Dans la pratique, le qualificatif « Gens du Voyage » est couramment appliqué à des personnes qui, vivant ou non en résidence mobile, ne voyagent plus depuis longtemps ou de manière très épisodique. D’autres encore, propriétaires des terrains sur lesquels ils séjournent sont des résidents permanents. En complément de leurs caravanes, ils y stationnent souvent dans des mobil homes qui, au vu de certaines décisions de justice, ne semblent pas relever de la loi du 5 juillet 2000.
Les différents articles de la loi mettent en avant l’analyse des besoins de cette population qui ne se limitent pas au seul droit de stationner une caravane mais impliquent également l’accès à l’éducation, à la santé, aux activités économiques, bref à des conditions d’habitat ouvertes à tout citoyen. Il est très vite apparu que cet aspect de la loi a été largement négligé devant la seule obligation retenue de mettre à disposition des intéressés un terrain d’accueil aménagé. Le choix et la localisation des terrains lorsqu’ils ont été réalisés sont, sauf exception, bien loin de répondre aux conditions fixées par la loi.
Une conception de l’habitat réduit à la caravane, les sédentaires oubliés.
On notera enfin que le titre VII de la loi intitulée : les besoins en habitat des Gens du Voyage précise que : « les modes de vie des sédentaires ou semi-sédentaires nécessitent des modes d’habitat que l’on qualifie généralement d’habitat adapté… ces modes d’habitat ont des fondements culturels, professionnels, familiaux… les solutions envisagées pour répondre aux besoins en habitat des Gens du Voyage pourront figurer en annexe au schéma départemental.
Une législation et des pratiques à reconsidérer.
Voilà plusieurs années déjà que des rapports et des projets de réformes sont proposés par des élus de tout bord politique mais aussi par des organisations et mouvements associatifs représentatifs de la population des Roms-Tsiganes eux- mêmes. Ces projets ont pour mérite de tenter de mettre la législation française en conformité avec les directives européennes qui deviennent de plus en plus pressantes.
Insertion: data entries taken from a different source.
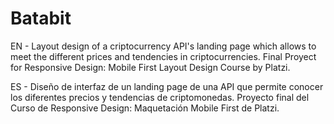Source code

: # Batabit

EN - Layout design of a criptocurrency API's landing page which allows to meet the different prices and tendencies in criptocurrencies. Final Proyect for Responsive Design: Mobile First Layout Design Course by Platzi.

ES - Diseño de interfaz de un landing page de una API que permite conocer los diferentes precios y tendencias de criptomonedas. Proyecto final del Curso de Responsive Design: Maquetación Mobile First de Platzi.
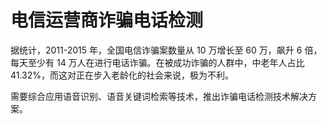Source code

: # 电信运营商诈骗电话检测
据统计，2011-2015 年，全国电信诈骗案数量从 10 万增长至 60 万，飙升 6 倍，每天至少有 14 万人在进行电话诈骗。在被成功诈骗的人群中，中老年人占比 41.32%，而这对正在步入老龄化的社会来说，极为不利。

需要综合应用语音识别、语音关键词检索等技术，推出诈骗电话检测技术解决方案。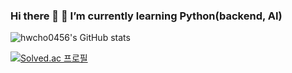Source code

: 

<!--
**hwcho0456/hwcho0456** is a ✨ _special_ ✨ repository because its `README.md` (this file) appears on your GitHub profile.

Here are some ideas to get you started:

- 🔭 I’m currently working on ...
- 
- 👯 I’m looking to collaborate on ...
- 🤔 I’m looking for help with ...
- 💬 Ask me about ...
- 📫 How to reach me: ...
- 😄 Pronouns: ...
- ⚡ Fun fact: ...
-->
### Hi there 👋 🌱 I’m currently learning Python(backend, AI)

![hwcho0456's GitHub stats](https://github-readme-stats.vercel.app/api?username=hwcho0456&count_private=true)

[![Solved.ac 프로필](http://mazassumnida.wtf/api/generate_badge?boj=hwcho123)](https://solved.ac/hwcho123)
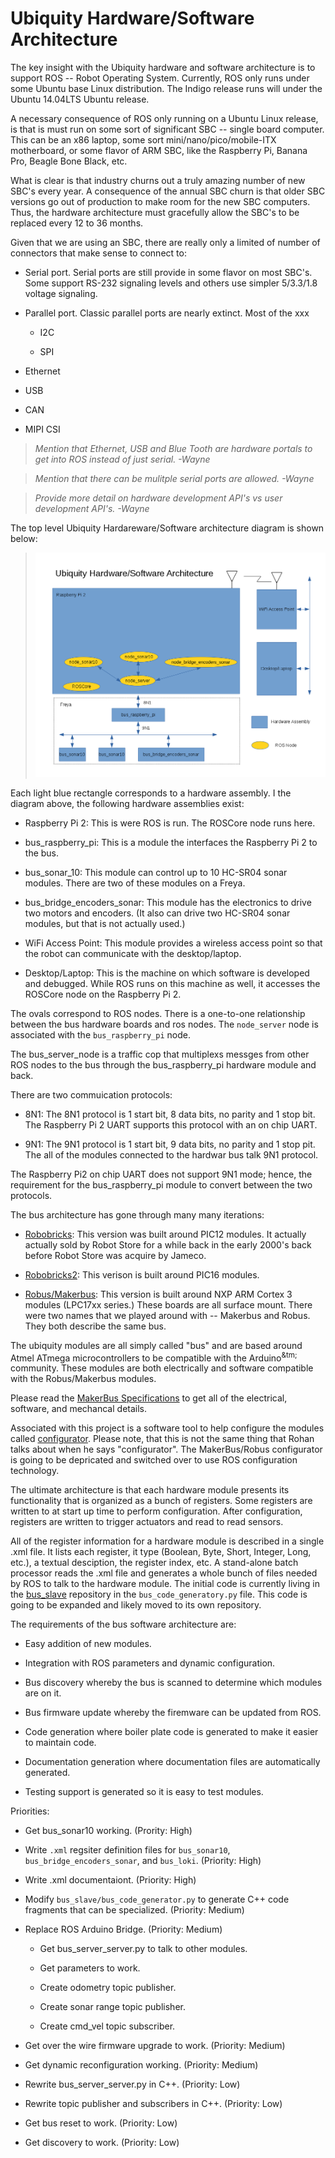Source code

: # Ubiquity Hardware/Software Architecture

The key insight with the Ubiquity hardware and software
architecture is to support ROS -- Robot Operating System.
Currently, ROS only runs under some Ubuntu base Linux
distribution.
The Indigo release runs will under the
Ubuntu 14.04LTS Ubuntu release.

A necessary consequence of ROS only running on a Ubuntu
Linux release, is that is must run on some sort of significant
SBC -- single board computer.
This can be an x86 laptop, some sort mini/nano/pico/mobile-ITX
motherboard, or some flavor of ARM SBC, like the Raspberry Pi,
Banana Pro, Beagle Bone Black, etc.

What is clear is that industry churns out a truly amazing
number of new SBC's every year.
A consequence of the annual SBC churn is that older SBC
versions go out of production to make room for the new SBC
computers.
Thus, the hardware architecture must gracefully allow the
SBC's to be replaced every 12 to 36 months.

Given that we are using an SBC, there are really only a limited
of number of connectors that make sense to connect to:

* Serial port.
  Serial ports are still provide in some flavor on most SBC's.
  Some support RS-232 signaling levels and others use simpler
  5/3.3/1.8 voltage signaling.

* Parallel port.  Classic parallel ports are nearly extinct.
  Most of the xxx

  * I2C

  * SPI

* Ethernet

* USB

* CAN

* MIPI CSI


> *Mention that Ethernet, USB and Blue Tooth are hardware portals
> to get into ROS instead of just serial. -Wayne*

> *Mention that there can be mulitple serial ports are allowed. -Wayne*

> *Provide more detail on hardware development API's vs
> user development API's. -Wayne*

The top level Ubiquity Hardareware/Software architecture
diagram is shown below:

<BlockQuote>
<Img Src="Ubiquity_Hardware_Software_Architecture.png"
Alt="Ubiquity Hardware/Software Architecture">
</BlockQuote>

Each light blue rectangle corresponds to a hardware
assembly.  I the diagram above, the following hardware
assemblies exist:

* Raspberry Pi 2: This is were ROS is run.  The ROSCore node
  runs here.

* bus_raspberry_pi: This is a module the interfaces the
  Raspberry Pi 2 to the bus.

* bus_sonar_10: This module can control up to 10 HC-SR04
  sonar modules.  There are two of these modules on a Freya.

* bus_bridge_encoders_sonar: This module has the electronics
  to drive two motors and encoders.  (It also can drive two
  HC-SR04 sonar modules, but that is not actually used.)

* WiFi Access Point:  This module provides a wireless access
  point so that the robot can communicate with the desktop/laptop.

* Desktop/Laptop: This is the machine on which software is
  developed and debugged.  While ROS runs on this machine as well,
  it accesses the ROSCore node on the Raspberry Pi 2.

The ovals correspond to ROS nodes.  There is a one-to-one
relationship between the bus hardware boards and ros nodes.
The `node_server` node is associated with the `bus_raspberry_pi`
node.

The bus_server_node is a traffic cop that multiplexs messges
from other ROS nodes to the bus through the bus_raspberry_pi
hardware module and back.

There are two commuication protocols:

* 8N1: The 8N1 protocol is 1 start bit, 8 data bits,
  no parity and 1 stop bit.  The Raspberry Pi 2 UART
  supports this protocol with an on chip UART.

* 9N1: The 9N1 protocol is 1 start bit, 9 data bits,
  no parity and 1 stop pit.  The all of the modules connected
  to the hardwar bus talk 9N1 protocol.

The Raspberry Pi2 on chip UART does not support 9N1 mode;
hence, the requirement for the bus_raspberry_pi module to
convert between the two protocols.

The bus architecture has gone through many many iterations:

* [Robobricks](http://gramlich.net/projects/robobricks/index.html):
  This version was built around PIC12 modules.  It actually
  actually sold by Robot Store for a while back in the early
  2000's back before Robot Store was acquire by Jameco.

* [Robobricks2](http://gramlich.net/projects/rb2/index.html):
  This verison is built around PIC16 modules.

* [Robus/Makerbus](http://gramlich.net/projects/robus/index.html):
  This version is built around NXP ARM Cortex 3 modules
  (LPC17xx series.)  These boards are all surface mount.
  There were two names that we played around with -- Makerbus
  and Robus.  They both describe the same bus.

The ubiquity modules are all simply called "bus" and are
based around Atmel ATmega microcontrollers to be compatible
with the Arduino<Sup>&tm;</Sup> community.  These modules
are both electrically and software compatible with the
Robus/Makerbus modules.

Please read the
  [MakerBus Specifications](http://gramlich.net/projects/robus/specifications.html)
to get all of the electrical, software, and mechancal details.

Associated with this project is a software tool to help
configure the modules called
  [configurator](http://gramlich.net/projects/configurator/index.html).
Please note, that this is not the same thing that Rohan talks
about when he says "configurator".  The MakerBus/Robus configurator
is going to be depricated and switched over to use ROS configuration
technology.

The ultimate architecture is that each hardware module presents
its functionality that is organized as a bunch of registers.
Some registers are written to at start up time to perform
configuration.  After configuration, registers are written
to trigger actuators and read to read sensors.

All of the register information for a hardware module is described
in a single .xml file.  It lists each register, it type (Boolean,
Byte, Short, Integer, Long, etc.), a textual desciption, the register
index, etc.  A stand-alone batch processor reads the .xml file and
generates a whole bunch of files needed by ROS to talk to the hardware
module.  The initial code is currently living in the
  [bus_slave](https://github.com/UbiquityRobotics/bus_slave)
repository in the `bus_code_generatory.py` file.  This code is
going to be expanded and likely moved to its own repository.

The requirements of the bus software architecture are:

* Easy addition of new modules.

* Integration with ROS parameters and dynamic configuration.

* Bus discovery whereby the bus is scanned to determine which
  modules are on it.

* Bus firmware update whereby the firemware can be updated from ROS.

* Code generation where boiler plate code is generated to make
  it easier to maintain code.

* Documentation generation where documentation files are automatically
  generated.

* Testing support is generated so it is easy to test modules.

Priorities:

* Get bus_sonar10 working. (Prority: High)

* Write `.xml` regsiter definition files for `bus_sonar10`,
  `bus_bridge_encoders_sonar`, and `bus_loki`. (Priority: High)

* Write .xml documentaiont. (Priority: High)

* Modify `bus_slave/bus_code_generator.py` to generate C++
  code fragments that can be specialized. (Priority: Medium)

* Replace ROS Arduino Bridge. (Priority: Medium)

  * Get bus_server_server.py to talk to other modules.

  * Get parameters to work.

  * Create odometry topic publisher.

  * Create sonar range topic publisher.

  * Create cmd_vel topic subscriber.

* Get over the wire firmware upgrade to work. (Priority: Medium)

* Get dynamic reconfiguration working. (Priority: Medium)

* Rewrite bus_server_server.py in C++. (Priority: Low)

* Rewrite topic publisher and subscribers in C++. (Priority: Low)

* Get bus reset to work. (Priority: Low)

* Get discovery to work. (Priority: Low)


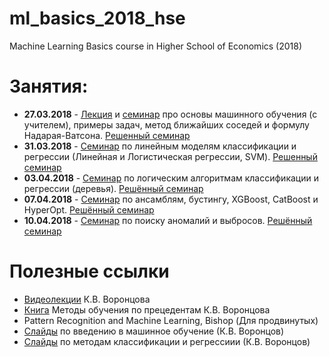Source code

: # ml_basics_2018_hse
Machine Learning Basics course in Higher School of Economics (2018)

# Занятия:
* **27.03.2018** - [Лекция](https://github.com/Leensman/ml_basics_2018_hse/blob/master/Lecture_1/ML%20Basics.%20Supervised%20learning.%20KNN.pdf) и [семинар](https://github.com/Leensman/ml_basics_2018_hse/blob/master/Practice_1/KNN.ipynb) про основы машинного обучения (с учителем), примеры задач, метод ближайших соседей и формулу Надарая-Ватсона. [Решенный семинар](https://github.com/Leensman/ml_basics_2018_hse/blob/master/Practice_1/KNN-proc.ipynb)
* **31.03.2018** - [Семинар](https://github.com/Leensman/ml_basics_2018_hse/blob/master/Practice_2/Linear%20models.%20SVM.ipynb) по линейным моделям классификации и регрессии (Линейная и Логистическая регрессии, SVM). [Решенный семинар](https://github.com/Leensman/ml_basics_2018_hse/blob/master/Practice_2/Linear%20models.%20SVM%20-%20proc.ipynb)
* **03.04.2018** - [Семинар](https://github.com/Leensman/ml_basics_2018_hse/blob/master/Practice_3/Trees.ipynb) по логическим алгоритмам классификации и регрессии (деревья). [Решённый семинар](https://github.com/Leensman/ml_basics_2018_hse/blob/master/Practice_3/Trees-proc.ipynb)
* **07.04.2018** - [Семинар](https://github.com/Leensman/ml_basics_2018_hse/blob/master/Practice_4/Ensemble.ipynb) по ансамблям, бустингу, XGBoost, CatBoost и HyperOpt. [Решённый семинар](https://github.com/Leensman/ml_basics_2018_hse/blob/master/Practice_4/Ensemble-proc.ipynb)
* **10.04.2018** - [Семинар](https://github.com/Leensman/ml_basics_2018_hse/blob/master/Practice_5/Anomaly.ipynb) по поиску аномалий и выбросов. [Решённый семинар](https://github.com/Leensman/ml_basics_2018_hse/blob/master/Practice_5/Anomaly-proc.ipynb)

# Полезные ссылки
* [Видеолекции](https://www.youtube.com/playlist?list=PLJOzdkh8T5kp99tGTEFjH_b9zqEQiiBtC) К.В. Воронцова
* [Книга](http://www.machinelearning.ru/wiki/images/6/6d/Voron-ML-1.pdf) Методы обучения по прецедентам К.В. Воронцова
* Pattern Recognition and Machine Learning, Bishop (Для продвинутых) 
* [Слайды](http://www.machinelearning.ru/wiki/images/f/fc/Voron-ML-Intro-slides.pdf) по введению в машинное обучение (К.В. Воронцов)
* [Слайды](http://www.machinelearning.ru/wiki/images/c/c3/Voron-ML-Metric-slides.pdf) по методам классификации и регрессиии (К.В. Воронцов)
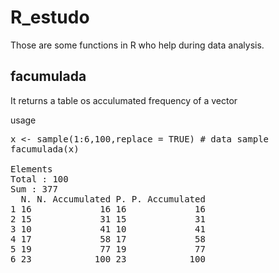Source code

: # R_estudo

Those are some functions in R who help during data analysis.

## facumulada

It returns a table os acculumated frequency of a vector

usage

<pre>
x <- sample(1:6,100,replace = TRUE) # data sample
facumulada(x)

Elements 
Total : 100 
Sum : 377 
  N. N. Accumulated P. P. Accumulated
1 16             16 16             16
2 15             31 15             31
3 10             41 10             41
4 17             58 17             58
5 19             77 19             77
6 23            100 23            100
</pre>
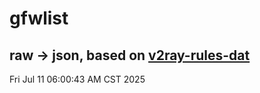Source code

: # gfwlist
## raw -> json, based on [v2ray-rules-dat](https://github.com/Loyalsoldier/v2ray-rules-dat)
Fri Jul 11 06:00:43 AM CST 2025

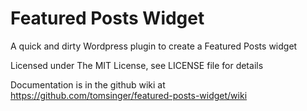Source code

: Featured Posts Widget
=====================

A quick and dirty Wordpress plugin to create a Featured Posts widget

Licensed under The MIT License, see LICENSE file for details

Documentation is in the github wiki at https://github.com/tomsinger/featured-posts-widget/wiki
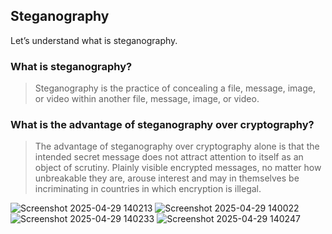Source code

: ## Steganography

Let’s understand what is steganography.

### What is steganography?

> Steganography is the practice of concealing a file, message, image, or video within another file, message, image, or video.

### What is the advantage of steganography over cryptography?
> The advantage of steganography over cryptography alone is that the intended secret message does not attract attention to itself as an object of scrutiny. Plainly visible encrypted messages, no matter how unbreakable they are, arouse interest and may in themselves be incriminating in countries in which encryption is illegal.

![Screenshot 2025-04-29 140213](https://github.com/user-attachments/assets/45cc2563-aec5-4a49-94bf-527ebdca0ab9)
![Screenshot 2025-04-29 140022](https://github.com/user-attachments/assets/b899766f-6f8f-4bfa-b628-516eec5153a5)
![Screenshot 2025-04-29 140233](https://github.com/user-attachments/assets/b1fdc9a1-abcd-4f2e-ae47-12016adf2369)
![Screenshot 2025-04-29 140247](https://github.com/user-attachments/assets/51dbd55d-38a4-4564-abe6-8b3354029f01)

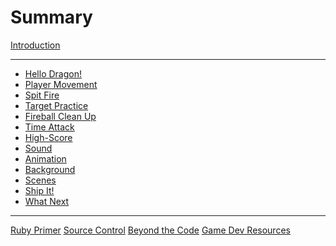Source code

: # Summary

[Introduction](./introduction.md)

---

- [Hello Dragon!](./01-hello-dragon.md)
- [Player Movement](./02-player-movement.md)
- [Spit Fire](./03-spit-fire.md)
- [Target Practice](./04-target-practice.md)
- [Fireball Clean Up](./05-fireball-clean-up.md)
- [Time Attack](./06-time-attack.md)
- [High-Score]()
- [Sound]()
- [Animation]()
- [Background]()
- [Scenes]()
- [Ship It!]()
- [What Next]()

-----------

[Ruby Primer]()
[Source Control](./source-control.md)
[Beyond the Code]()
[Game Dev Resources](./game-dev-resources.md)
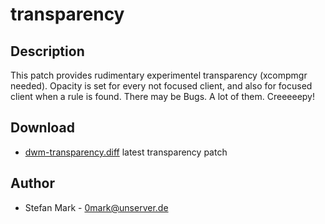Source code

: # transparency

## Description

This patch provides rudimentary experimentel transparency (xcompmgr needed).
Opacity is set for every not focused client, and also for focused client
when a rule is found. There may be Bugs. A lot of them. Creeeeepy!

## Download

 * [dwm-transparency.diff](https://svn.0mark.unserver.de/dwm/trunk/patches/dwm-transparency.diff) latest transparency patch

## Author

 * Stefan Mark - <0mark@unserver.de>
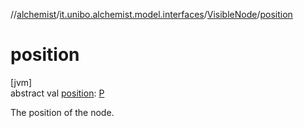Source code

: //[alchemist](../../../index.md)/[it.unibo.alchemist.model.interfaces](../index.md)/[VisibleNode](index.md)/[position](position.md)

# position

[jvm]\
abstract val [position](position.md): [P](index.md)

The position of the node.
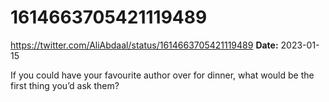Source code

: # 1614663705421119489
https://twitter.com/AliAbdaal/status/1614663705421119489
**Date:** 2023-01-15

If you could have your favourite author over for dinner, what would be the first thing you’d ask them?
Des évolutions doivent être également proposées dans le domaine de l’habitat. La loi du 5 juillet 2000 nécessite une refondation pour prendre en compte les insuffisances constatées et l’évolution des besoins des familles. Il convient de reconsidérer certaines règles d’urbanisme mais aussi le rôle de maires qui interdisent toutes formes d’habitat léger. Entre le logement traditionnel et la caravane mobile doivent pouvoir trouver place des formes d’habitat librement choisi, à caractère plus léger sur des périodes plus limitées. La seule alternative entre le droit commun représenté par un logement collectif en zone urbaine et le nomadisme permanent ne peut être une réponse satisfaisante.
Pour conclure provisoirement
La reconnaissance de la caravane ou toute forme d’habitat mobile comme un logement est une nécessité. Nous considérons en effet que la reconnaissance concrète du droit à l’habitat des « gens du voyage » passe par une adaptation des règles d’urbanisme. Une telle évolution permettra aux maires d’autoriser un mode d’habitat léger et éphémère répondant aux besoins d’un nombre croissant de citoyens, qu’ils appartiennent ou non, à la communauté des gens du voyage. Dans l’attente des modifications envisagées par le gouvernement de loi de 1969 et de 2000 sur l’accueil des gens du voyage, le projet de loi sur le logement et l’urbanisme doit tenir compte des besoins tels que nous les exprimons.